Insufficient evidence to link palm print to Kingsmill massacre

‘System and human error’ blamed for inability to convict over 1976 murder of 10 workmen

A bullet riddled van at Kingsmill in Co Armagh after 10 protestant workmen were shot dead in January 1976 in an attack attributed to the IRA. Photograph: PA Wire.

A bullet riddled van at Kingsmill in Co Armagh after 10 protestant workmen were shot dead in January 1976 in an attack attributed to the IRA. Photograph: PA Wire.

 

“System and human error” have been blamed for the failure to identify a palm print recovered from a van linked to the massacre at Kingsmill in Co Armagh more than 40 years ago, an inquest has heard.

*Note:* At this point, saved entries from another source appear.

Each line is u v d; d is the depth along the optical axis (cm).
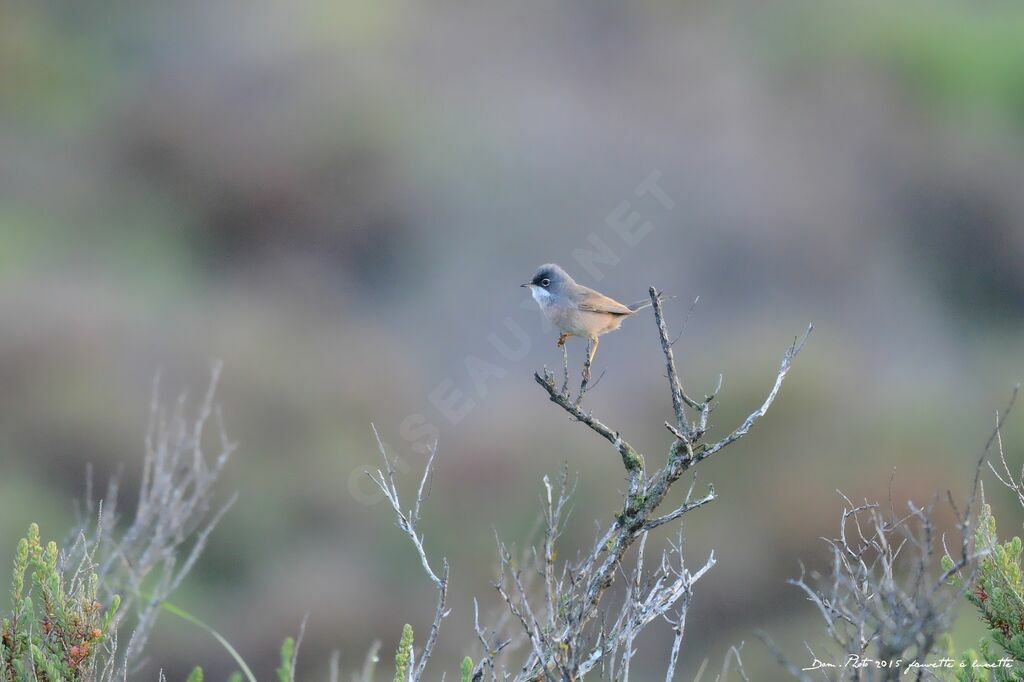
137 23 2802
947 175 2566
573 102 2633
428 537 1458
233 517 1470
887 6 2964
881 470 1562
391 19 2802
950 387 1986
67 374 1723
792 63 2816
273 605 1295
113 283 2169
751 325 2094
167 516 704
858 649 441
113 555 657
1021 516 1343
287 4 2803
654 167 2414
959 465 1606
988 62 2816
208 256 2442
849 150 2595
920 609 420
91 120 2659
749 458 1591
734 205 2358
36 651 509
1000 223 2491
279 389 1786
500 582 497
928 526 431
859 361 1978
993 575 520
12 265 2162
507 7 2859
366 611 1276
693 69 2752
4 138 2578
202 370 1797
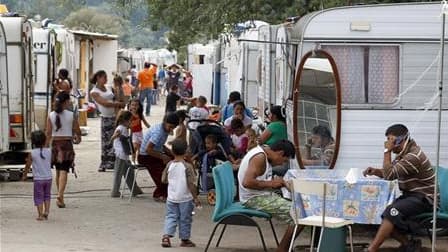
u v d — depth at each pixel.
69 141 15.20
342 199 10.86
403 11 13.09
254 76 23.19
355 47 13.09
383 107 13.14
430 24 13.09
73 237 12.59
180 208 11.95
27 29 19.77
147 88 38.50
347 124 13.06
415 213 10.96
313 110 13.07
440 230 11.30
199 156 15.77
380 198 10.91
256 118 21.27
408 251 11.34
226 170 11.81
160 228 13.48
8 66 19.39
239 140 16.38
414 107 13.19
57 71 28.23
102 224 13.71
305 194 10.50
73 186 17.81
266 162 11.26
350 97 13.12
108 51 42.97
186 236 12.02
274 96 17.62
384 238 10.91
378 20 13.08
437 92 13.15
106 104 19.84
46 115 24.36
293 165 13.23
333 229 10.45
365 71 13.11
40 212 13.89
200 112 21.73
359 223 10.93
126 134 16.41
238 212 11.19
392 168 11.13
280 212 11.16
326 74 12.94
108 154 20.12
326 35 13.02
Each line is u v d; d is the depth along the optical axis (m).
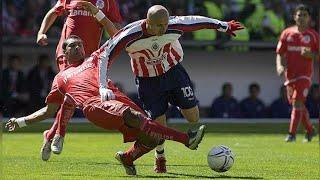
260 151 36.84
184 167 28.19
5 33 69.56
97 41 31.45
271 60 77.25
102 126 23.22
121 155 24.64
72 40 25.86
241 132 54.88
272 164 29.77
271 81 77.38
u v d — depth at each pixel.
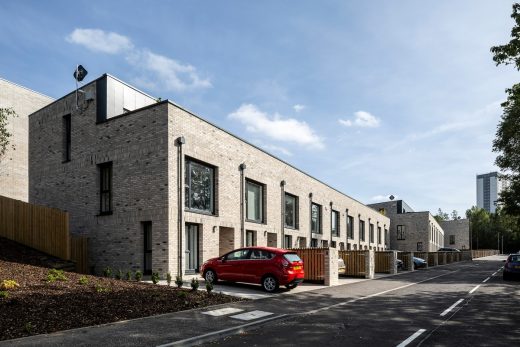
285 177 26.33
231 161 20.77
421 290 16.88
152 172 17.06
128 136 18.08
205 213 18.75
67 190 20.36
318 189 31.56
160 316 9.59
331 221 34.19
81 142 20.00
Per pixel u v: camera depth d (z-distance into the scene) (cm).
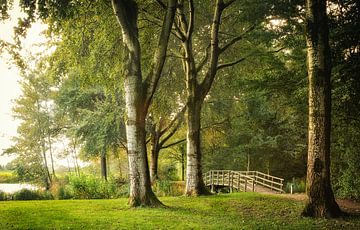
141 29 2169
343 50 1582
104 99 3494
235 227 1138
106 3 1817
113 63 2145
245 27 2306
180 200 1805
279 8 1792
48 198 2272
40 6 1491
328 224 1179
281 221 1251
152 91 1562
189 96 2036
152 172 3262
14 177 6247
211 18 2347
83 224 1173
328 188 1321
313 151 1333
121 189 2608
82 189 2319
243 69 2531
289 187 2788
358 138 1850
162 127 3544
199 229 1105
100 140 3192
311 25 1330
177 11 2059
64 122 4294
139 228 1116
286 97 2119
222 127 3662
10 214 1369
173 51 2105
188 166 2034
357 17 1523
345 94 1694
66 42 2047
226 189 3378
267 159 3862
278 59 1939
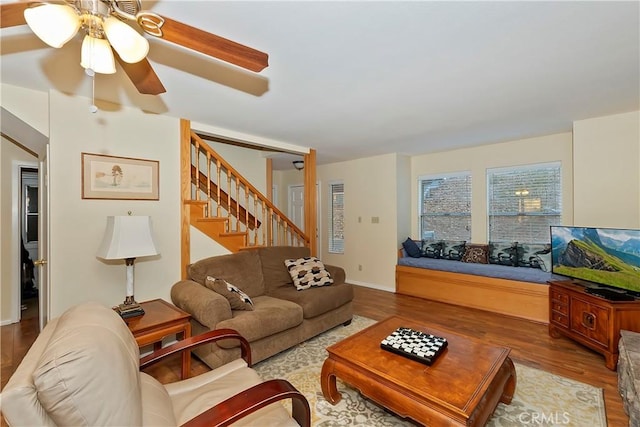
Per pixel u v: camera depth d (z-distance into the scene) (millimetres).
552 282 3080
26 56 1800
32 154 3590
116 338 1126
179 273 2975
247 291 3139
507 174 4336
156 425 1118
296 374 2377
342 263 5812
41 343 1144
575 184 3234
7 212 3455
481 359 1809
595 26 1572
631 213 2953
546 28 1586
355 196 5570
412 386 1544
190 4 1348
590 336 2604
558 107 2799
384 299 4508
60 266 2336
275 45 1716
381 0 1348
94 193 2490
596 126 3119
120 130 2635
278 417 1295
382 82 2234
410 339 2012
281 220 4336
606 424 1782
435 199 5109
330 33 1606
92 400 896
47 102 2334
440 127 3445
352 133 3682
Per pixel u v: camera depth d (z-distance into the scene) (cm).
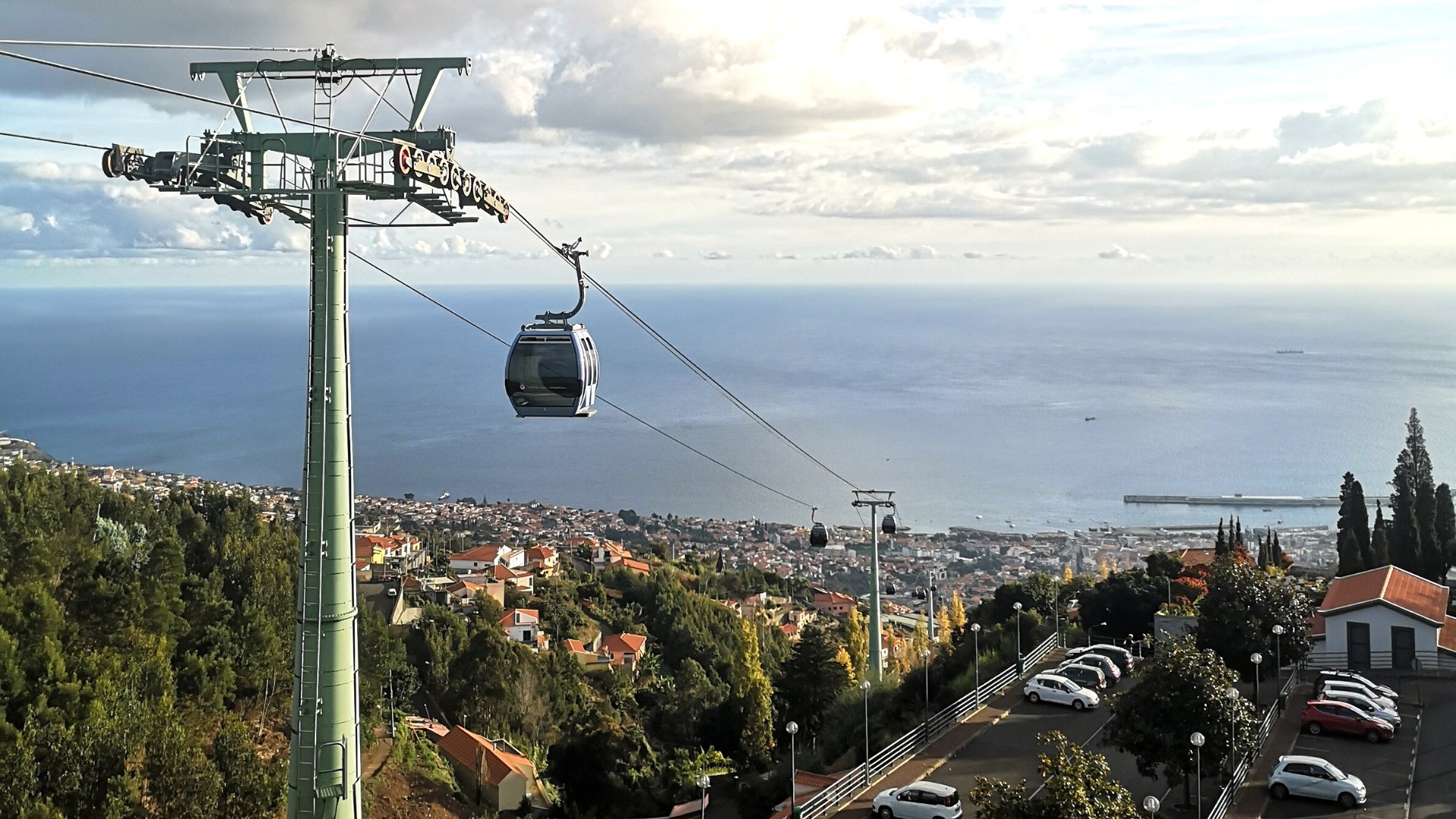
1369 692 3684
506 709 6706
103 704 3067
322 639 1727
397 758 4828
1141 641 5112
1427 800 2906
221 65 1789
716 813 3859
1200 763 2808
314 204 1773
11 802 2573
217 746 3108
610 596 11831
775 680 6562
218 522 7744
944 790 2856
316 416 1745
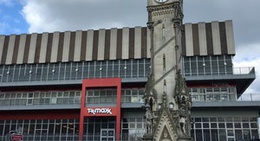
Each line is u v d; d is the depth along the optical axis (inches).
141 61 2758.4
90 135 2507.4
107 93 2691.9
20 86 2824.8
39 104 2760.8
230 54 2647.6
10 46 2957.7
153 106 1326.3
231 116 2524.6
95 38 2861.7
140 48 2763.3
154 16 1487.5
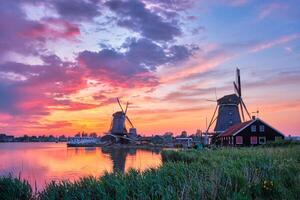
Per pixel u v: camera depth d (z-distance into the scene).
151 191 11.13
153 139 129.25
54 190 13.31
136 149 100.12
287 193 10.73
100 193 11.59
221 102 78.56
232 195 10.26
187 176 12.95
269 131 60.97
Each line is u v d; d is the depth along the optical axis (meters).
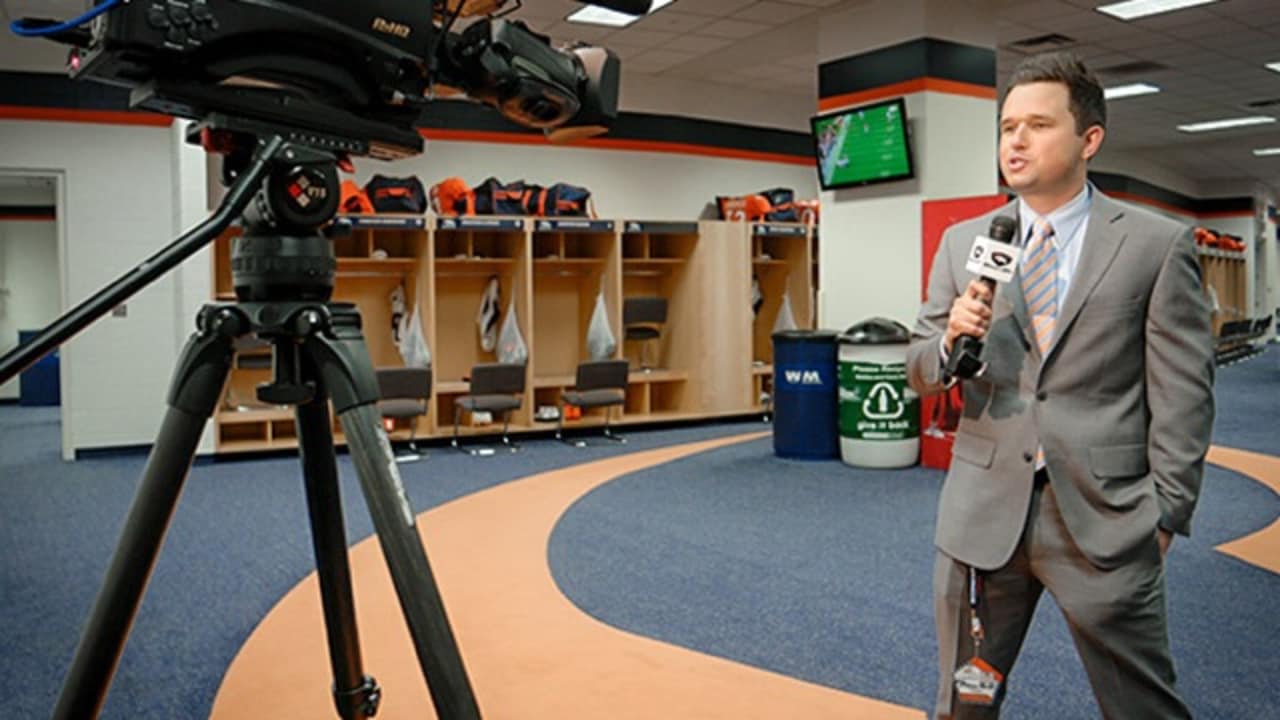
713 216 10.91
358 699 1.57
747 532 5.05
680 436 8.88
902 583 4.11
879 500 5.84
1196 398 1.53
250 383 8.26
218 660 3.30
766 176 11.38
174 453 1.13
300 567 4.53
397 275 8.70
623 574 4.29
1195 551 4.58
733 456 7.57
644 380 9.33
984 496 1.68
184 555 4.75
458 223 8.19
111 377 8.18
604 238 9.11
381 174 9.02
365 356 1.19
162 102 1.07
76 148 7.97
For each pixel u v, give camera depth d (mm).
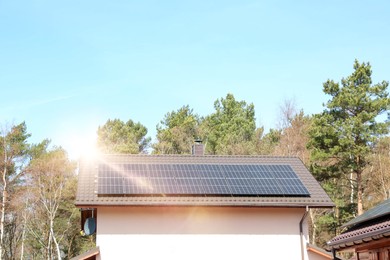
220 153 46156
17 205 38344
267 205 17297
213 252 17250
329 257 17391
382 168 36031
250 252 17438
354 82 33625
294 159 21406
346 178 33781
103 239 16719
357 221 12812
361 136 31938
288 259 17578
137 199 16938
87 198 16812
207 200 17266
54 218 40906
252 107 56562
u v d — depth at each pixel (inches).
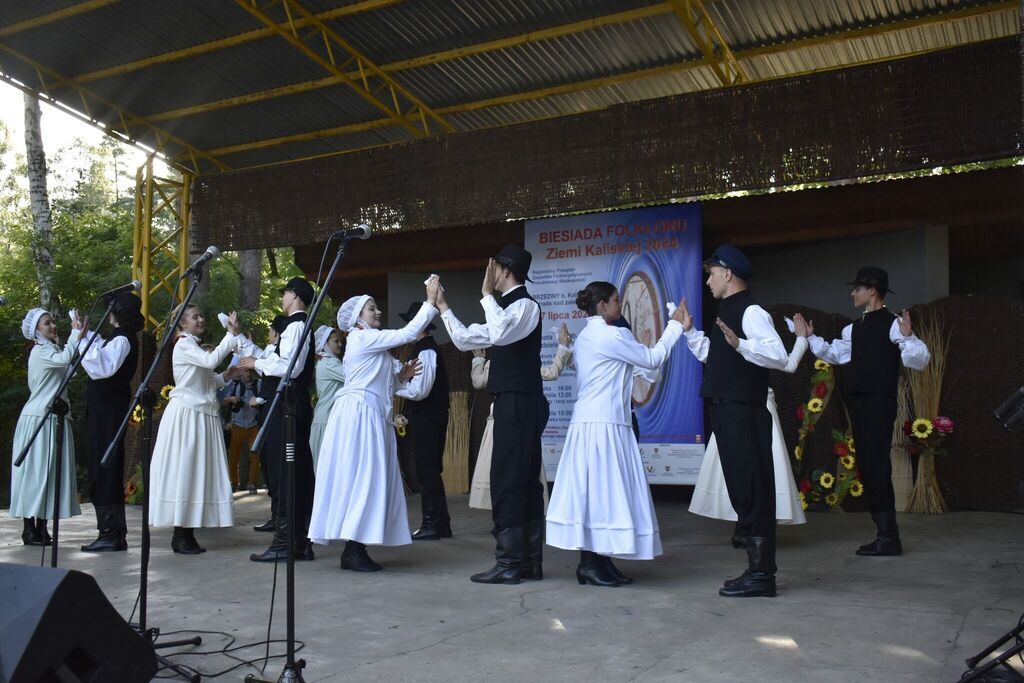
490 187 365.4
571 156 349.1
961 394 316.2
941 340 317.1
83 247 740.7
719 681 133.6
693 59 391.5
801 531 278.7
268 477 243.8
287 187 414.9
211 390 257.9
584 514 197.9
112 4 386.3
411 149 384.5
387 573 221.5
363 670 142.6
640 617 173.0
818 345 245.9
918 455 317.4
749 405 188.2
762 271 405.7
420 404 276.2
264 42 406.3
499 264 206.4
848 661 142.0
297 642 158.9
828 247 376.5
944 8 343.9
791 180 307.0
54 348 269.4
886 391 233.6
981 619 166.7
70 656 99.4
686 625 166.2
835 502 317.4
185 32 405.7
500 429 207.2
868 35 359.6
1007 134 273.4
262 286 894.4
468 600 190.1
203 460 251.1
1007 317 310.2
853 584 199.6
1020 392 133.3
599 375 200.2
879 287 239.1
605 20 363.3
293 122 475.2
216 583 211.6
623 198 337.1
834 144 299.6
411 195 383.9
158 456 249.9
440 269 446.9
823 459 326.0
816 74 303.1
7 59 438.0
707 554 245.3
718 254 192.4
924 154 285.6
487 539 276.2
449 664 144.9
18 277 768.9
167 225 754.2
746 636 158.1
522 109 449.4
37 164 732.0
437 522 276.4
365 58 411.5
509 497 206.7
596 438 198.8
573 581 208.8
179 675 141.9
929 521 292.2
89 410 258.8
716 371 190.4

Ten workmen were murdered in the mass shooting on January 5th, 1976, with the atrocity attributed to the Provisional IRA.

A palm print was recovered from a van which police believe was used by the gunmen but it was not successfully matched until two years ago.

The palm print had been taken from the van by police forensic officers, and attempts were made to match it using database systems in 2010 and 2014.

Giving evidence to an inquest into the killings, Det Chief Insp Ian Harrison put this down to “system and human error”.

“This was subsequently checked and confirmed as a positive match by three officers,” Mr Harrison told the inquest of the palm print.

This resulted in a fresh police investigation and a man (59) was arrested in Newry, Co Down for questioning.

Insufficient evidence

A file was sent to the Public Prosecution Service (PPS), which later announced it would not be pursuing a case against the man due to insufficient evidence.

Mr Harrison, who led the most recent police investigation, read a section of the report he submitted to the PPS to the inquest.

It revealed some difficulty proving whether the van had been used by the gunmen, due to a lack of witnesses and a lack of firearms residue inside the van, which was likely to have transported 11 heavily armed men thought to have fired more than 100 rounds at the scene.

Mr Harrison said he believes it is “more likely than not” that the van was the one used by the gunmen, but no witness could place it at the scene. He said there was also a lack of certainty over how the palm print came to be in the van.

“We were not able to discount that the palm print had been placed there innocently.”

Alan Black, the sole survivor of the shooting, was in the public gallery with a number of the families of the 10 men who were killed on Wednesday.